Thoms hat geschrieben:
09.03.2012 - 14:29 Uhr
will ich noch nachtragen, dass man die nicht erziehen sondern nur überzeugen kann. Das hatten bei uns auch einige von uns verschlissene Tiertrainer nicht kapiert, die sich mit ihrem aggressiven Gehabe unseren Kleinen zum Gegner gemacht haben, für einen endete der versuchte Rückenwurf sogar blutig. Es bleibt also nur der Weg über die positive Verstärkung, dieser Hund wägt präzise wie ein Uhrwerk die Vorteile des angebotenen Geschäfts ab. Dann kapiert er aber rasend schnell. Er macht auch Sachen, von denen er ganz genau weiß, dass er sie nicht darf. Unserer bestraft sich sogar selbst, wenn das vorkommt versteckt er sich je nach Schwere der Schuld für eine halbe bis eine Stunde in irgendeinem Büßereckchen, aber dann muss es auch wieder gut sein.
Thomas hat geschrieben:
09.03.2012 - 14:16 Uhr
Unser Rüde ist jetzt 6 1/2 Jahre alt. Wir haben ihn halbtod im Alter von 6 Tagen in einer Mülltonne in Griechenland gefunden, ihn hochgepeppelt und nachause geholt, wo er sich prächtigst entwickelt hat. Alles, was hier steht, stimmt. Diese Hunde sind super charmant, absolut kinderlieb, energiegeladen, aber auch eigenwillig, was ich ihrer bemerkenswerten Intelligenz zuschreibe, haben einen enormen Jagdtrieb (sie treiben "nur", das aber über Stunden, aber sie beißen niemals ein anderes Tier), den ich unserem bis heute nicht abgewöhnen konnte. Sie sind für die Größe sehr gut bemuskelt und unvorstellbar schnell. Sie sind höchst robust - unserer war noch nie krank - und haben ganz extrem feine Sinne und für einen Hund sogar ausgezeichnete Augen. Denen entgeht nix, es wird auch keine Chance ausgelassen, irgendeinen Unsinn anzustellen, was meist mit Essenklauen zusammenhängt, weil sie furchtbar verfressen sind.
Unser Kleiner bewegt sich fast katzengleich.
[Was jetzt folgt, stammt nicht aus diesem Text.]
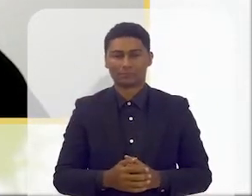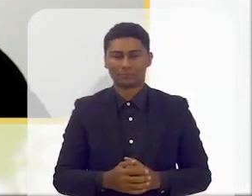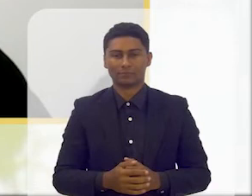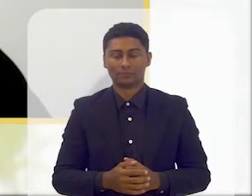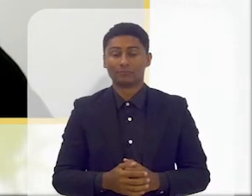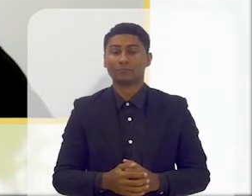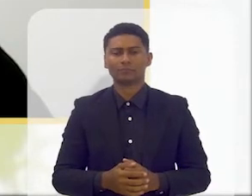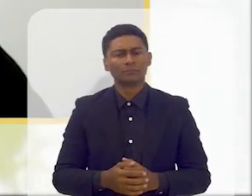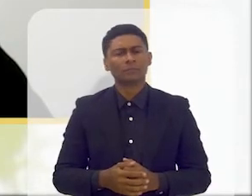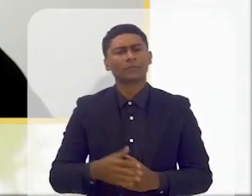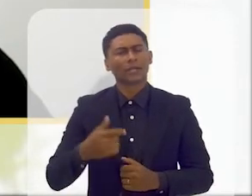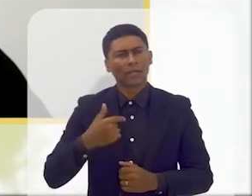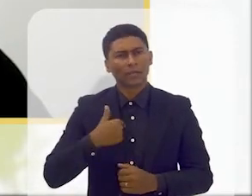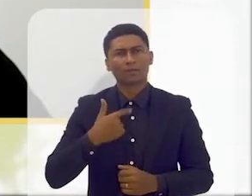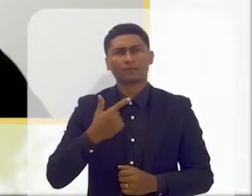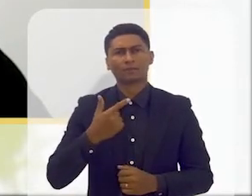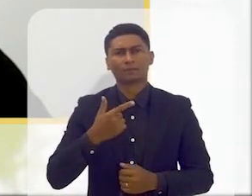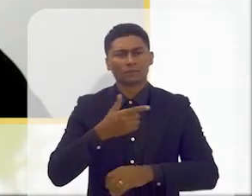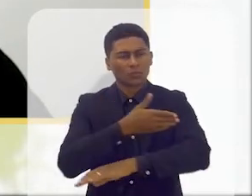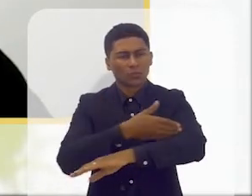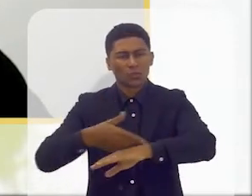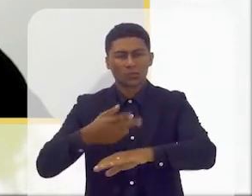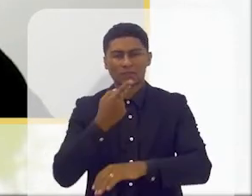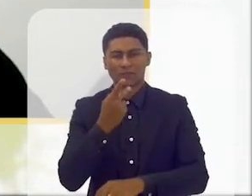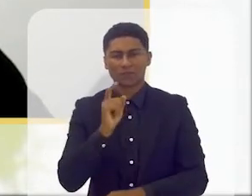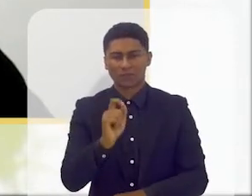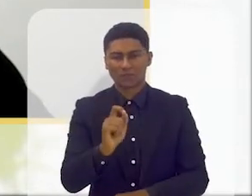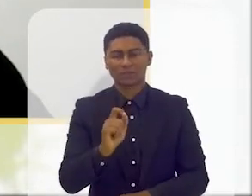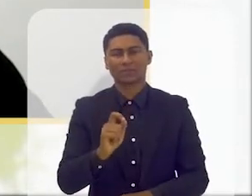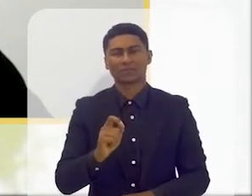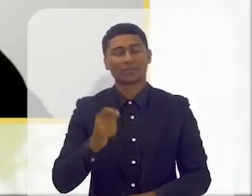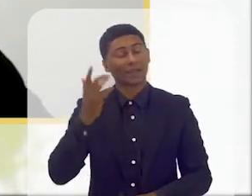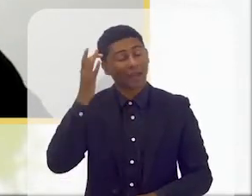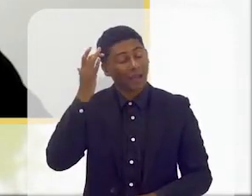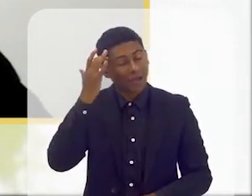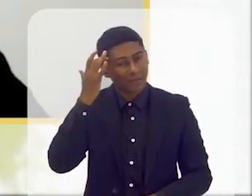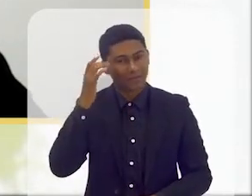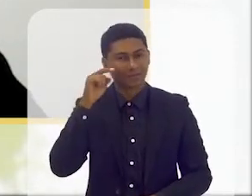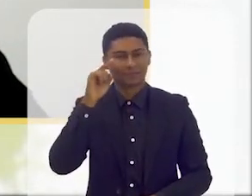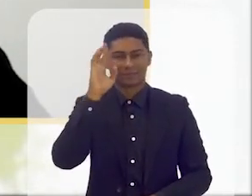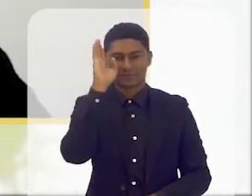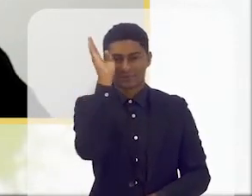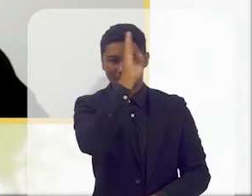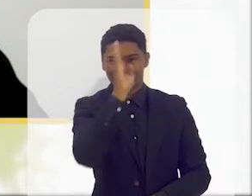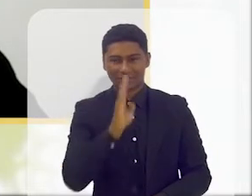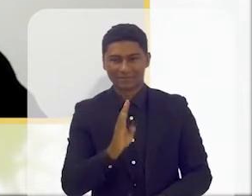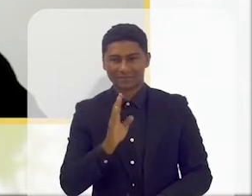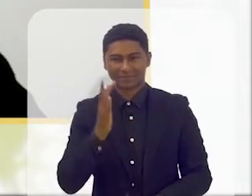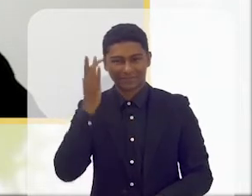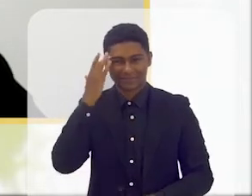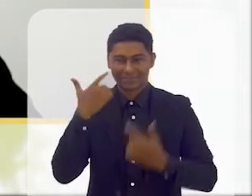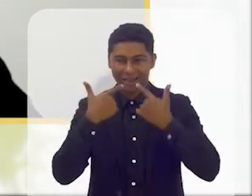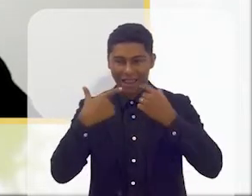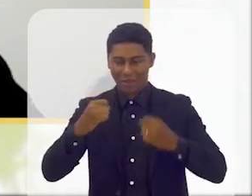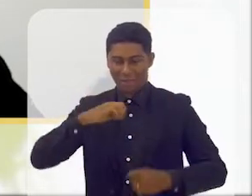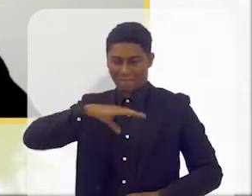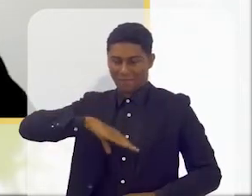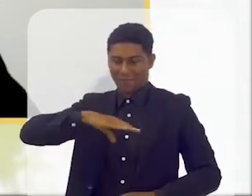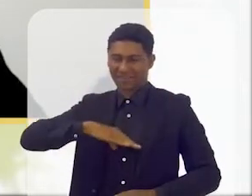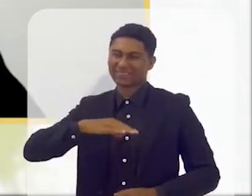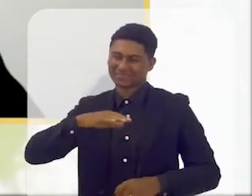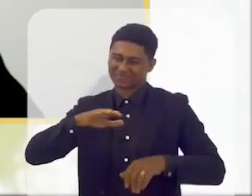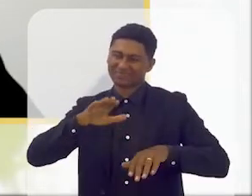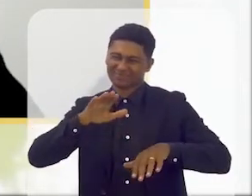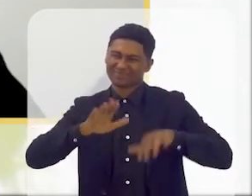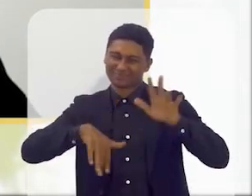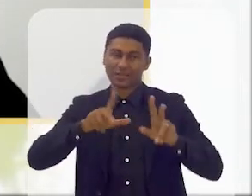eu costumo ter uma expressão que uso muito, penso que também no Brasil, às vezes o português não é bem igual, eu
Er hat eine Schulterhöhe von 53 cm und wiegt 20 Kilo und ist aufgrund seiner auffallenden Schönheit die Attraktion im Wald, wo er von den Spaziergängern einen Wegezoll in Form von Streicheleinheiten einfordert, bis die weitergehen dürfen.
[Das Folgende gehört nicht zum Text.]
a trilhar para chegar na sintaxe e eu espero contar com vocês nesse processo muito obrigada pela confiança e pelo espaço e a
Aber er ist ganz sicher kein Anfängerhund!!!!!! Eigentlich gehört er in die Hände eines Jägers, in Griechenland habe ich sie aber auch als sehr fähige Herdenschutzhunde gesehen und unserer hat auch einmal binnen ein paar Minuten als Pimpf von 6 Monaten - von mir ungewollt - eine größere Schafsherde zusammen- und dann in den Stall getrieben, das war echt gekonnt, da hätte wohl sogar ein Border Collie ungläubig geschaut.
Anhand der Bilder meine ich, es handelt sich um einen Ichnilatis, meine Frau meint, es sei ein Spartahund, weil die weißen Fellanteile auf der Brust recht ausgeprägt seien. - Mir ists schnuppe, diese Bracke gibts in ganz vielen Varianten. Ein ganz toller Hund, aber auch sehr anstrengend.